Copy the text of every entry below word for word, keeping each line as it is, and leave the pictures out of your answer.

#### Records for this task ####

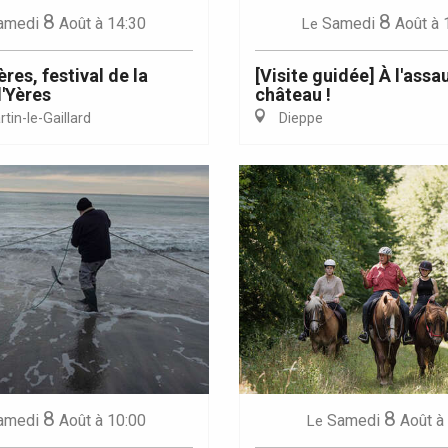
8
8
amedi
Août
à 14:30
Samedi
Août
à 
Le
res, festival de la
[Visite guidée] À l'assa
l'Yères
château !
tin-le-Gaillard
Dieppe
8
8
amedi
Août
à 10:00
Samedi
Août
à
Le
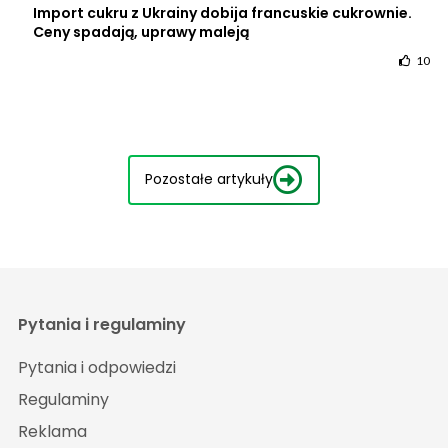
Import cukru z Ukrainy dobija francuskie cukrownie.
Ceny spadają, uprawy maleją
10
Pozostałe artykuły
Pytania i regulaminy
Pytania i odpowiedzi
Regulaminy
Reklama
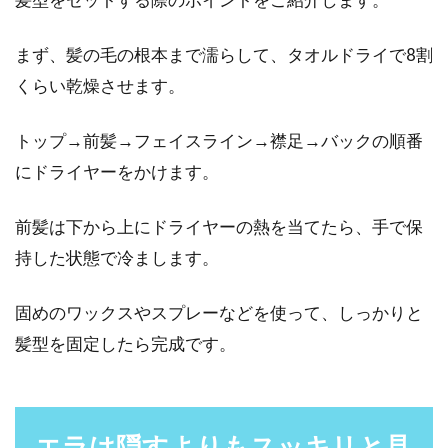
まず、髪の毛の根本まで濡らして、タオルドライで8割
くらい乾燥させます。
トップ→前髪→フェイスライン→襟足→バックの順番
にドライヤーをかけます。
前髪は下から上にドライヤーの熱を当てたら、手で保
持した状態で冷まします。
固めのワックスやスプレーなどを使って、しっかりと
髪型を固定したら完成です。
エラは隠すよりもスッキリと見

####

■ Reply to the exercise ■
8
8
amedi
Août
à 14:30
Samedi
Août
à 
Le
res, festival de la
[Visite guidée] À l'assa
l'Yères
château !
tin-le-Gaillard
Dieppe
8
8
amedi
Août
à 10:00
Samedi
Août
à
Le
Import cukru z Ukrainy dobija francuskie cukrownie.
Ceny spadają, uprawy maleją
10
Pozostałe artykuły
Pytania i regulaminy
Pytania i odpowiedzi
Regulaminy
Reklama
まず、髪の毛の根本まで濡らして、タオルドライで8割
くらい乾燥させます。
トップ→前髪→フェイスライン→襟足→バックの順番
にドライヤーをかけます。
前髪は下から上にドライヤーの熱を当てたら、手で保
持した状態で冷まします。
固めのワックスやスプレーなどを使って、しっかりと
髪型を固定したら完成です。
エラは隠すよりもスッキリと見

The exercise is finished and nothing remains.